First of all, you are consuming almost twice the amount of air (78.5% more), filling your BCD and equalizing your mask require that delta as well. You are also absorbing twice the amount of Nitrogen. This is affecting your physiology, visibly narked or not. Also, like been drunk, narcosis can have many different behavioral effects, sometimes difficult to identify. Some people get irrational, some get scared, some panic, some don't understand danger anymore, some don't feel any difference until something happens... Narcosis effects are not recognizable easily by many and that's why it can quickly become dangerous. That's why IMO your connection to your buddy is so important. Rarely 2 individuals will get narcosis at the exact same depth so one depends on the other to recognize the symptoms. With my friends, we use simple math via hand signals and we have pre-agree to add / substract a number form the number of fingers shown. If it takes us more time than usual to respond, something's wrong.

In addition, that dissolved N2 means that you have less room for error when surfacing, you might enter a DECO situation without realizing it (at 40m you have 9mn while at 18m, 56mn) and many OWD are not familiar enough with it. Decompression sickness is obviously a bigger threat.

EGO is also a HUGE danger, I've seen many OWD holding their breath to consume less air, doing that at 40m is a different ball game, not only it will increase N2 and CO2 buildup BUT can also lead to a sudden lung overexpansion if some unexpected big sea swelling happens.

Closing, your thighs might be strong enough BUT in an out-of-air emergency situation or BCD malfunction, surfacing at all (safe rate comes 2nd) is extremely difficult. IF you are properly weighed and have all the gods in your favor, you could do it BUT bailing at 40m is no joke when in panic... keep close to your dive buddy :wink:

So all and all, depth awareness is critical IMO, the fact that your Instructor had to remind you your depth highlight those risks. Dive safe.

Talking about proper weighting, CHECK THIS VIDEO ALL OF YOU, MIGHT SAVE YOUR LIFE. Its at 25m not 40m but you'll get the idea!

 
Scuba as a full time hobby or sport in my area, is finished, we live in the " I want it right now" generation. If they can't fly to a destination., training in the morning and diving after lunch forget it. Actually can we skip the training in the morning part, can I just hold your hand?
Really good point Mac.

Doing advanced scuba -- technical diving -- takes a lot of practice and attention to detail.
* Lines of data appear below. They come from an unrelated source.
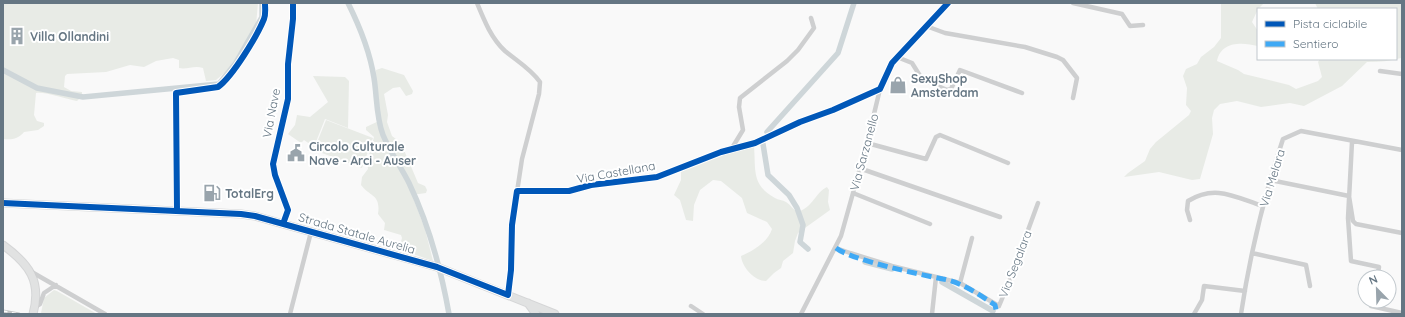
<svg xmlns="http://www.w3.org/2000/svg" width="1405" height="317" font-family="Quicksand,sans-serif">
	<rect width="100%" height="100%" fill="#f9f9f9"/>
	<path fill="#e8ebe6" d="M3,3H258L256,25L228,70L216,80L206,81L203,68C194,65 187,70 179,68V60L173,58L156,61L144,67L130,65L106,72L67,74L65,76L64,87L71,91L82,92V96L77,101C67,99 43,91 36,93L34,115L37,121L44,123V126L38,130L24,132C18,139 12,140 3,139Z
		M1221,3H1264L1258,9L1252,22L1258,31V46C1242,42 1221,41 1217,61L1238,70L1244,74L1289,85L1296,89L1318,81L1322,77L1318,62L1320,59H1396V9H1318L1315,3H1402L1401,58C1390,61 1379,62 1367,62L1342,86L1304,106L1290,103L1261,107L1237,101L1220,104L1214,110L1212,118L1213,134L1200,179L1192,180L1159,172L1124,177L1128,173L1145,161L1150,149L1156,142L1189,115L1191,111L1186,105L1187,88L1183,76L1186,69L1197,64L1201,57L1214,47L1221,38Z
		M382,68L404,75L413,91L412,94L406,96L400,87L393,88L384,94L388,115L387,122L392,136L401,143L418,183L425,186L427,190L426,193L412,195L425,229L433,261L399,249L402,238L401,235L384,230L385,223L378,214C381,194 370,197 361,185L362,177L368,169L367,162L374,137L366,130V127L381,120L375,74L376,70Z
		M313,76L345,77L349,81L348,128L325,119L314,147L304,140L301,143L288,134L295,125L297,115L310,117L328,102Z
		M326,120L373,138L362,168L314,150Z
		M754,147C756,169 751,185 775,198C778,200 783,200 786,202C791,205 793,210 798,212C814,206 815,193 827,187L829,190L828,202L830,210L798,233L795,241L793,253L783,261L781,268L774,273L766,281C754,281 742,267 741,256C753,251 768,242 772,229L767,222L747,213L742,198L721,181L713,180L700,190L694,205L693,221L686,220L680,200L674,195L681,180V172L684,169L729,153Z
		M54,290L57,291L97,314L41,313L44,298Z"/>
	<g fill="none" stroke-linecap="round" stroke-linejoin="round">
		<path stroke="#ced6d9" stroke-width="5.5" d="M348,3C360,27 370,52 374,78C377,96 376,117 383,135C390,152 401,167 409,183C429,225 441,269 449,314
			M3,70L37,88L83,97L219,84L235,64L262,17V3
			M767,132L838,53L854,3
			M763,144L768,175L789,195L797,208L803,225L800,242L808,249
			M865,262L892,269
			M942,282L993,311"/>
		<g stroke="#d5d6d7" stroke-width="9">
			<path id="secondary" d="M3,203L241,214L255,216L437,267L555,314
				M3,245C29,264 42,281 33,314
				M528,303L536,314"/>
		</g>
		<path stroke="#cecfd0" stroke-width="4.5" d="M477,3C484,20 491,38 505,51C517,61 531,69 540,82L539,94L522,159L512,225L511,270L508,295
			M1073,3L1122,14L1130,26L1143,25
			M926,26L945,33L1025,47L1057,57L1063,60L1077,78L1073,98
			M897,57L912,63L922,79L947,90L951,89L960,70L1022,93
			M1380,71L1402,74
			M176,93L177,211
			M1352,142L1348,218L1351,261L1379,267L1377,277
			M867,143L926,159L936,137L940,135L1008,163
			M732,148L743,130L739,107L740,98L787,61L798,50L814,28L811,18
			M859,168L1000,217
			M1270,180L1349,196L1353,221L1356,224L1402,233
			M517,191H569L591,185L657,177L721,152L755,143L800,122L833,110L880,89
			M853,193L930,224
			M1190,220L1187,210L1188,201C1215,184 1235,197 1263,206
			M283,224L288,210L275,175L273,164L288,99V64L293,19V3
			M836,248L850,253L892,266L960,283L999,306L1009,282L1038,203
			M1252,253L1306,265L1310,286
			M30,271L105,314
			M960,283L972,238
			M1372,301L1371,306L1402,313
			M691,306L703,314
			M35,307L40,304L44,293L56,285
			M290,314L311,232
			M801,314L841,236L867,143L880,89L884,79L892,63L948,3
			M932,314L936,277
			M1194,314L1202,300L1204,286L1245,291
			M1241,314C1250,254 1264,196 1283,139L1301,131L1402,150"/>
		<use href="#secondary" stroke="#e1e2e2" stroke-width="7"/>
		<g stroke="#c3c5c6" stroke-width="3">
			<path id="rail" d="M3,311L19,314"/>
		</g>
		<use href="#rail" stroke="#fff" stroke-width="1.5" stroke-dasharray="4.5" stroke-linecap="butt"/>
		<path stroke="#3fa9f5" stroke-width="5" stroke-dasharray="10 5" stroke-linecap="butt" d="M836,248C851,260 922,275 943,279C961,282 980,295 995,305L997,314"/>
		<g stroke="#fff" stroke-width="8">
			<path id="cycleway" d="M3,203L241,214L255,216L437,267L508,295L511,270L512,225L517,191H569L591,185L657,177L721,152L755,143L800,122L833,110L880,89L892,63L948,3
				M177,211L176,93L218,87C233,76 257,36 264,19C266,14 265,8 265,3
				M283,224L288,210L275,175L273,164L288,99V64L293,19V3"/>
		</g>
		<use href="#cycleway" stroke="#0057b8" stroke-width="6"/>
	</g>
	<defs>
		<g id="building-bare" transform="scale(1.38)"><path d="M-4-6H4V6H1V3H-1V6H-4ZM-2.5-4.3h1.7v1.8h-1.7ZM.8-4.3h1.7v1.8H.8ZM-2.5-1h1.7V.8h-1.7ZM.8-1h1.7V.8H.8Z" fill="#99a4ac" stroke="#fff" stroke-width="2.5" paint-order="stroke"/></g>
		<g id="shop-bare" transform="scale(1.38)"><path d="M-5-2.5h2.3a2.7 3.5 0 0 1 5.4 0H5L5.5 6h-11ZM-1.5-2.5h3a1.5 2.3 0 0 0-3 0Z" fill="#99a4ac" stroke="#fff" stroke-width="2.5" paint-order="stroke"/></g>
		<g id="civic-bare" transform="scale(1.38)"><path d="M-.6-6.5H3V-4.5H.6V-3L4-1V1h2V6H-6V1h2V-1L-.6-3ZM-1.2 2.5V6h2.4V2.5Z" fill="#99a4ac" stroke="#fff" stroke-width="2.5" paint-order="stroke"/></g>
		<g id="fuel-bare" transform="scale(1.38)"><path d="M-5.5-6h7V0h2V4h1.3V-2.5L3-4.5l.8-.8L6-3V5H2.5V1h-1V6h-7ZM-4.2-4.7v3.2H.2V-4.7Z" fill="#99a4ac" stroke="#fff" stroke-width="2.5" paint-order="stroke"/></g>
	</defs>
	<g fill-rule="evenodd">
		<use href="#building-bare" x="17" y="36"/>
		<use href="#shop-bare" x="898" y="85"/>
		<use href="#civic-bare" x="296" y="153"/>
		<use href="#fuel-bare" x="212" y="193"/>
	</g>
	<g text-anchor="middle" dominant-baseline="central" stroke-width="4" stroke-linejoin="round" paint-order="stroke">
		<g font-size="12" font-weight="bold" fill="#657683" stroke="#fff" text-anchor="start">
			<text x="30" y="36">Villa Ollandini</text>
			<text x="911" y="78">SexyShop<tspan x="911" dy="14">Amsterdam</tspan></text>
			<text x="309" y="146">Circolo Culturale<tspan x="309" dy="14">Nave - Arci - Auser</tspan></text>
			<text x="225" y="193">TotalErg</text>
		</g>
		<g font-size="12" fill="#657683" stroke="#fff">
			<text transform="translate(271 113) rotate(-79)">Via Nave</text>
			<text transform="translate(864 152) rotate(-75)">Via Sarzanello</text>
			<text transform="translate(616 172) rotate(-10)">Via Castellana</text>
			<text transform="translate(1272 178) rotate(-73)">Via Melara</text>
			<text transform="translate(357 233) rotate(16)">Strada Statale Aurelia</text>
			<text transform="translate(1015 264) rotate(-69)">Via Segalara</text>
		</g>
	</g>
	<rect width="1405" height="317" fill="none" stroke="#657683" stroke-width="8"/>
	<rect x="1257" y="8" width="140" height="52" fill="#ffffff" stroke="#c1c8cd"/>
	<rect x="1265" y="21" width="20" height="6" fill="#0057b8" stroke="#c1c8cd"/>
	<text x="1293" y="28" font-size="12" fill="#657683">Pista ciclabile</text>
	<rect x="1265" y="41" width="20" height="6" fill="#3fa9f5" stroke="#c1c8cd"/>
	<text x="1293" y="48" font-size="12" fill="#657683">Sentiero</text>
	<g transform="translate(1377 289) rotate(337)"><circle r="19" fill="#ffffff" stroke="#c1c8cd"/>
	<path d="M0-3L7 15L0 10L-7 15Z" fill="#99a4ac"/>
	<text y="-6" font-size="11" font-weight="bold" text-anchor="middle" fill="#657683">N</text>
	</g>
</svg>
Diving takes a lot of time too; for a single 1h30 to 2h dive for me takes a whole day: couple of hours driving, hour hanging around, few hours steaming there and back, plus the dive. For my current 135 hours on my rebreather in 120 dives, there's probably 90 DAYS of other time not included (many of the earlier dives would have been two dive days in a quarry).

Thus, in addition to the monetary commitment of £10k/€11k/$12k for the box -- plus the other $10k in kit -- there's all the driving time, boat fees, gas fees, kit maintenance fees (cells, cylinder testing, etc.), hotel fees if staying away...

A considerable time and financial commitment.
 
I disagree with you, you might 'feel' the same but things happening inside you differ at 18m vs 40m.

BUT in an out-of-air emergency situation or BCD malfunction, surfacing at all (safe rate comes 2nd) is extremely difficult. IF you are properly weighed and have all the gods in your favor, you could do it BUT bailing at 40m is no joke when in panic... keep close to your dive buddy :wink:

Which is why divers should also know how to use a DSMB to inflate if you have a BCD failure. I've used mine for other divers who had a bladder failure or a complete failure of a purge valve detaching. That way even at 40m depth you don't need to panic. If OOA at 40m ( never been close that lol ) exhale into BCD and rebreathe from BCD to get to surface or to your buddy nearby.